• Exercise brief: Please write the next part of the text on speech encoding at very low bit rates, picking up after its final sentence.

━━━ Provided text

A speech encoding/decoding method using an encoder working at very low bit rates, comprises a learning step enabling the identification of the representatives of the speech signal; and an encoding step to segment the speech signal and determine the best representative associated with each recognized segment. The method also comprises at least one step for the encoding/decoding of at least one of the parameters of the prosody of the recognized segments, e.g., the energy, pitch, voicing, and/or length of the segments, by using a piece of information on prosody pertaining to the best representatives. The method can employ a bit rate of lower than 400 bits per second.

Description

BACKGROUND OF THE INVENTION
1. Field of the Invention
The present invention relates to a method for the encoding of speech at very low bit rates and to an associated system. It can be applied especially to systems of speech encoding/decoding by the indexing of variably sized units.
The speech encoding method implemented at low bit rates, for example at a bit rate of about 2400 bits/s, is generally that of the vocoder using a wholly parametrical model of speech signals. The parameters used relate to voicing which describes the periodic or random character of the signal, the fundamental frequency or “pitch” of the voiced sounds, the temporal evolution of the energy values as well as the spectral envelope of the signal generally modelled by an LPC (linear predictive coding) filter.
These different parameters are estimated periodically on the speech signal, typically every 10 to 30 ms. They are prepared in an analysis device and are generally transmitted remotely towards a synthesizing device that reproduces the speech signal from the quantified value of the parameters of the model.
2. Description of the Prior Art
Hitherto, the lowest standardized bit rate for a speech encoder using this technique has been 800 bits/s. This encoder, standardized in 1994, is described in the NATO STANAG 4479 standard and in an article by B. Mouy, P. De La Noue and G. Goudezeune, “NATO STANAG 4479: A Standard for an 800 bps Vocoder and Channel Coding in HF-ECCM system”, IEEE Int. Conf. on ASSP, Detroit, pp. 480–483, May 1995. It relies on an LPC 10 type technique of frame-by-frame (22.5 ms) analysis and makes maximum use of the temporal redundancy of the speech signal by grouping the frames in sets of three before encoding the parameters.

━━━━━━
━━━ Input data

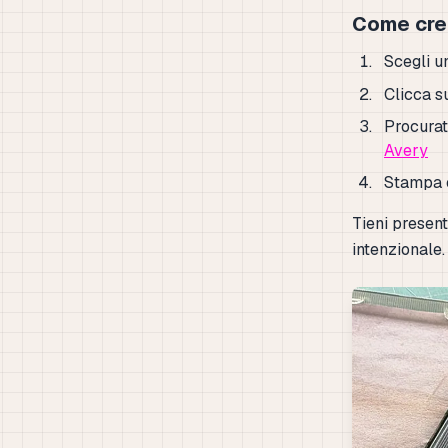
Come cre
Scegli u
Clicca s
Procurat
Avery
Stampa e 
Tieni present
intenzionale.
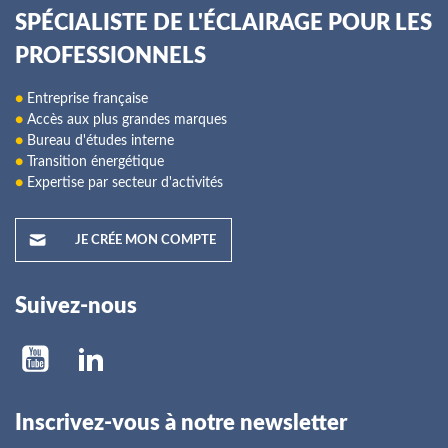
SPÉCIALISTE DE L'ÉCLAIRAGE POUR LES
PROFESSIONNELS
●
Entreprise française
●
Accès aux plus grandes marques
●
Bureau d'études interne
●
Transition énergétique
●
Expertise par secteur d'activités
JE CRÉE MON COMPTE
Suivez-nous
Inscrivez-vous à notre newsletter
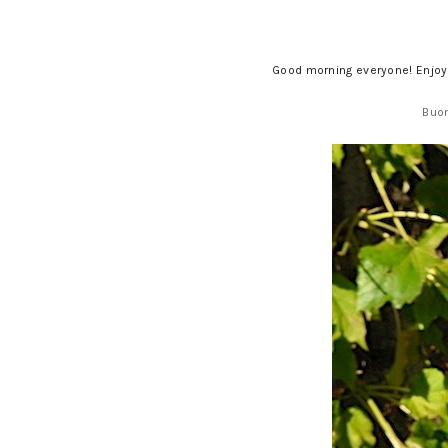
Good morning everyone! Enjoy
Buon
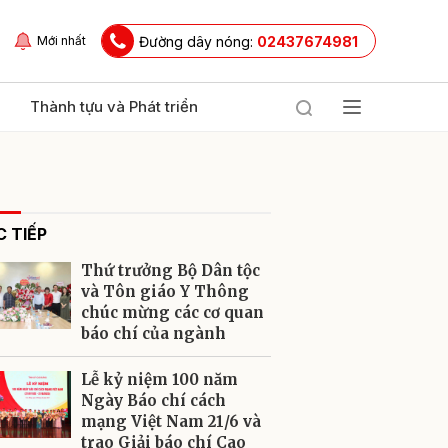
Đường dây nóng:
02437674981
Mới nhất
Thành tựu và Phát triển
 TIẾP
Thứ trưởng Bộ Dân tộc
và Tôn giáo Y Thông
chúc mừng các cơ quan
báo chí của ngành
ửi
Lễ kỷ niệm 100 năm
Ngày Báo chí cách
mạng Việt Nam 21/6 và
trao Giải báo chí Cao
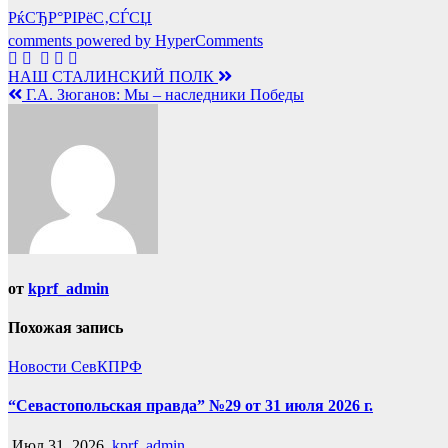
РќСЂР°РІРёС‚СЃСЏ
comments powered by HyperComments
Навигация
НАШ СТАЛИНСКИЙ ПОЛК
Г.А. Зюганов: Мы – наследники Победы
по
записям
от
kprf_admin
Похожая запись
Новости СевКПРФ
“Севастопольская правда” №29 от 31 июля 2026 г.
Июл 31, 2026
kprf_admin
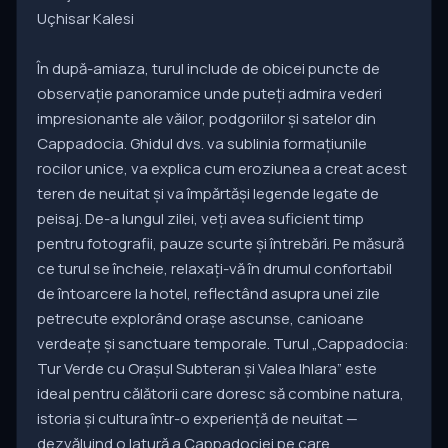
Uçhisar Kalesi
În după-amiaza, turul include de obicei puncte de
observație panoramice unde puteți admira vederi
impresionante ale văilor, podgoriilor și satelor din
Cappadocia. Ghidul dvs. va sublinia formațiunile
rocilor unice, va explica cum eroziunea a creat acest
teren de neuitat și va împărtăși legende legate de
peisaj. De-a lungul zilei, veți avea suficient timp
pentru fotografii, pauze scurte și întrebări. Pe măsură
ce turul se încheie, relaxați-vă în drumul confortabil
de întoarcere la hotel, reflectând asupra unei zile
petrecute explorând orașe ascunse, canioane
verdeațe și sanctuare temporale. Turul „Cappadocia:
Tur Verde cu Orașul Subteran și Valea Ihlara” este
ideal pentru călătorii care doresc să combine natura,
istoria și cultura într-o experiență de neuitat —
dezvăluind o latură a Cappadociei pe care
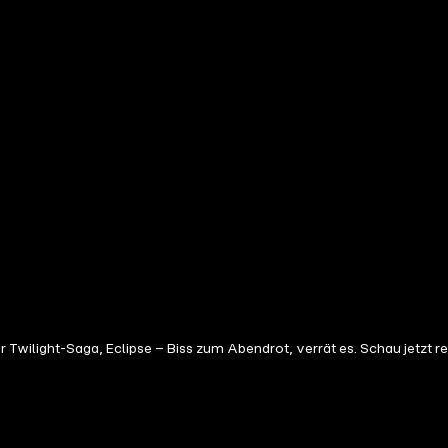
 Twilight-Saga, Eclipse – Biss zum Abendrot, verrät es. Schau jetzt rei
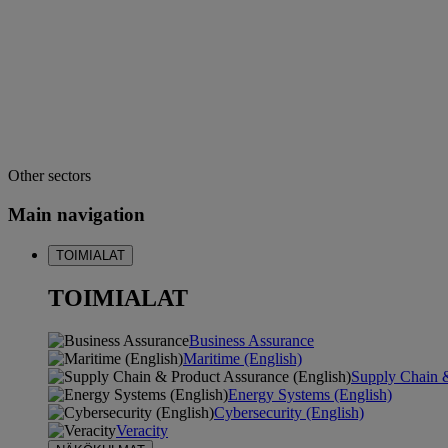
Other sectors
Main navigation
TOIMIALAT
TOIMIALAT
Business Assurance
Maritime (English)
Supply Chain &
Energy Systems (English)
Cybersecurity (English)
Veracity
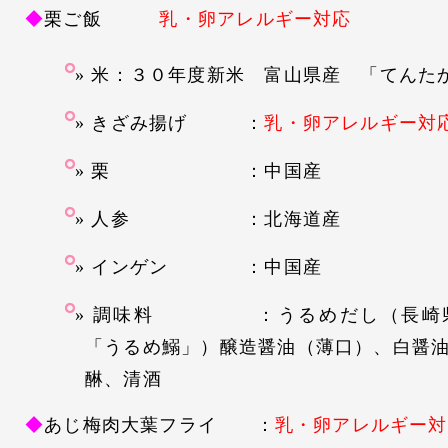
◆
栗ご飯
乳・卵アレルギー対応
米：３０年度新米 富山県産 「てんた
きざみ揚げ
：
乳・卵アレルギー対
栗 ：中国産
人参 ：北海道産
インゲン ：中国産
調味料 ：うるめだし（長崎県
「うるめ鰯」）醸造醤油（薄口）、白醤
醂、清酒
◆
あじ梅肉大葉フライ
：
乳・卵アレルギー対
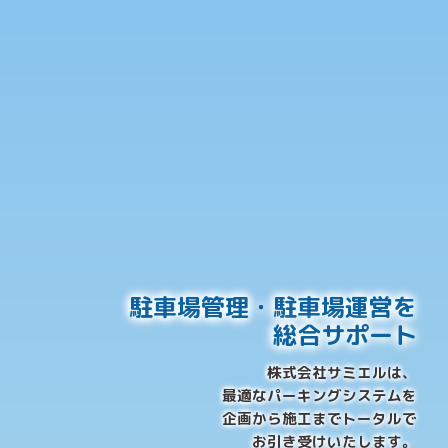
駐車場管理・駐車場運営を
総合サポート
株式会社サミエルは、
最適なパーキングシステムを
企画から施工までトータルで
お引き受けいたします。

━━━━━━

• Answer to this problem:
Although it is intelligible, the speech reproduced by these encoding techniques is of fairly poor quality and is not acceptable once the bit rate goes below 600 bits/s.
One way to reduce the bit rate is to use phonetic type segmental vocoders with variable-time segments that combine the principles of speech recognition and synthesis.
The encoding method essentially uses a system of automatic recognition of speech in continuous flows. This system segments and “labels” the speech signal according to a number of variably-sized speech units. These phonetic units are encoded by indexing in a small dictionary. The decoding relies on the principle of speech synthesis by concatenation on the basis of the index of the phonetic units and on the basis of the prosody. The term “prosody” encompasses mainly the following parameters: the energy of the signal, the pitch, a piece of voicing information and, as the case may be, the temporal rhythm.
However, the development of phonetic encoders requires substantial knowledge of phonetics and linguistics as well as a phase of phonetic transcription of a learning database that is costly and may be a source of error. Furthermore, phonetic encoders have difficulty in adapting to a new language or a new speaker.
Another technique described for example in the thesis by J. Cernocky, “Speech Processing Using Automatically Derived Segmental Units: Applications to Very Low Rate Coding and Speaker Verification”, University of Paris XI Orsay, December 1998, gets around the problems related to the phonetic transcription of the learning database by determining the speech units automatically and independently of language.
The working of this type of decoder can be subdivided chiefly into two steps: a learning step and an encoding/decoding step described in FIG. 1.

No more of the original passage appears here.